= Brennabor Typ P =

First car introduced by Brennabor

The Brennabor Typ P, launched in 1919, is the first car introduced by the Brennabor company after the First World War. For a few years in the early 1920s this middle market model, with production reaching 100 units per day just for the domestic market, took the company to the top of the German auto-sales charts.

The car was powered by a 4-cylinder side-valve engine of 2.1 litres, mounted ahead of the driver and delivering 24 hp at 2,400 rpm. Power was delivered to the rear wheels through an asbestos lined clutch and a four-speed gear box controlled with a gear lever mounted outside the passenger area, directly to the right of the driver's seat. (As was normal at this time, the driver sat on the right-hand side of the car.)

The car sat on a U-profile pressed steel chassis with rigid axles and semi-elliptical leaf springing. It came as a P6 version with a six-seater open-topped body or as a P11, featuring a more sporty open-topped four-seater body. The mechanically linked foot brake operated on the drive shaft, while the hand brake operated directly against the rear wheels.

A successor model, the Brennabor Typ PW, appeared in 1925. This shared the 2.1-litre engine of the earlier Typ P, but claimed maximum power was increased to 32 hp, achieved, now, at 2,600 rpm. The gear lever was relocated from the right hand edge of the car to a central floor-mounted position, which necessitated changing gear with the left hand, since the driver continued to be conventionally positioned on the right-hand side of the car. The wheelbase was unchanged, but the standard bodies were nevertheless a little longer than on the previous model.

(Recorded data)
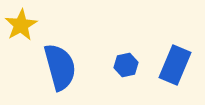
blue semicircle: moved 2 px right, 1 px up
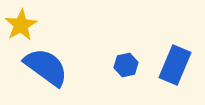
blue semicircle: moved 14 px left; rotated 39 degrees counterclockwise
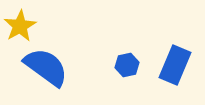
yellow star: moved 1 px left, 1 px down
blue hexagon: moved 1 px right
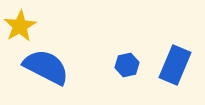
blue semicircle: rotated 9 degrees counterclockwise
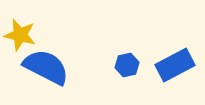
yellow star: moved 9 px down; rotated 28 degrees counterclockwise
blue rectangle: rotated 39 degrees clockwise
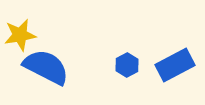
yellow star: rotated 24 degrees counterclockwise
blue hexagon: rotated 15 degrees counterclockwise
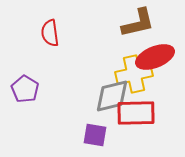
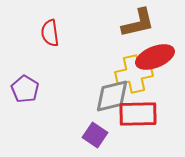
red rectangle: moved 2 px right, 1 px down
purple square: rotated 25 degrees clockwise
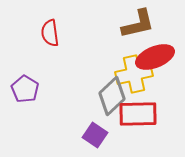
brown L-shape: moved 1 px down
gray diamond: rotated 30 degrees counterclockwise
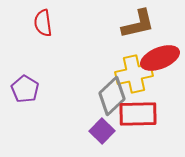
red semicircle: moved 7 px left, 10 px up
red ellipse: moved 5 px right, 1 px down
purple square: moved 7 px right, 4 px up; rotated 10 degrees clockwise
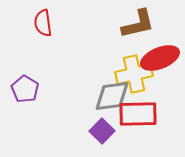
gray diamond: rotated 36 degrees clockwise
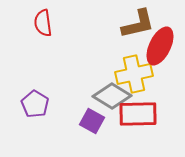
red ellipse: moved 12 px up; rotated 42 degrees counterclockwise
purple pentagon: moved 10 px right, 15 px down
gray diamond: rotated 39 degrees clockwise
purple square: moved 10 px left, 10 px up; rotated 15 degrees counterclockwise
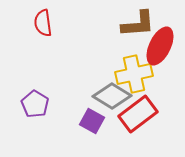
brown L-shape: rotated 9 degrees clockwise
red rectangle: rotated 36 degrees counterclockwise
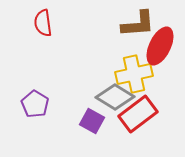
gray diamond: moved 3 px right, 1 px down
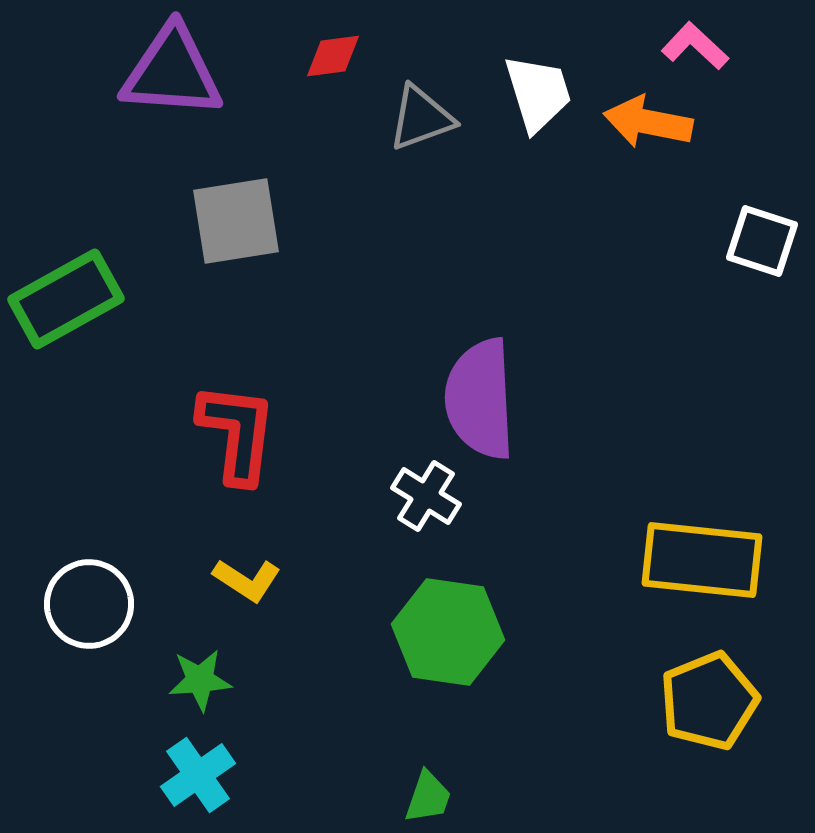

**What to produce:** Duplicate the full Brennabor Typ P text word for word. The items have no connection to the Brennabor Typ P text.

**Full response:**
= Brennabor Typ P =

First car introduced by Brennabor

The Brennabor Typ P, launched in 1919, is the first car introduced by the Brennabor company after the First World War. For a few years in the early 1920s this middle market model, with production reaching 100 units per day just for the domestic market, took the company to the top of the German auto-sales charts.

The car was powered by a 4-cylinder side-valve engine of 2.1 litres, mounted ahead of the driver and delivering 24 hp at 2,400 rpm. Power was delivered to the rear wheels through an asbestos lined clutch and a four-speed gear box controlled with a gear lever mounted outside the passenger area, directly to the right of the driver's seat. (As was normal at this time, the driver sat on the right-hand side of the car.)

The car sat on a U-profile pressed steel chassis with rigid axles and semi-elliptical leaf springing. It came as a P6 version with a six-seater open-topped body or as a P11, featuring a more sporty open-topped four-seater body. The mechanically linked foot brake operated on the drive shaft, while the hand brake operated directly against the rear wheels.

A successor model, the Brennabor Typ PW, appeared in 1925. This shared the 2.1-litre engine of the earlier Typ P, but claimed maximum power was increased to 32 hp, achieved, now, at 2,600 rpm. The gear lever was relocated from the right hand edge of the car to a central floor-mounted position, which necessitated changing gear with the left hand, since the driver continued to be conventionally positioned on the right-hand side of the car. The wheelbase was unchanged, but the standard bodies were nevertheless a little longer than on the previous model.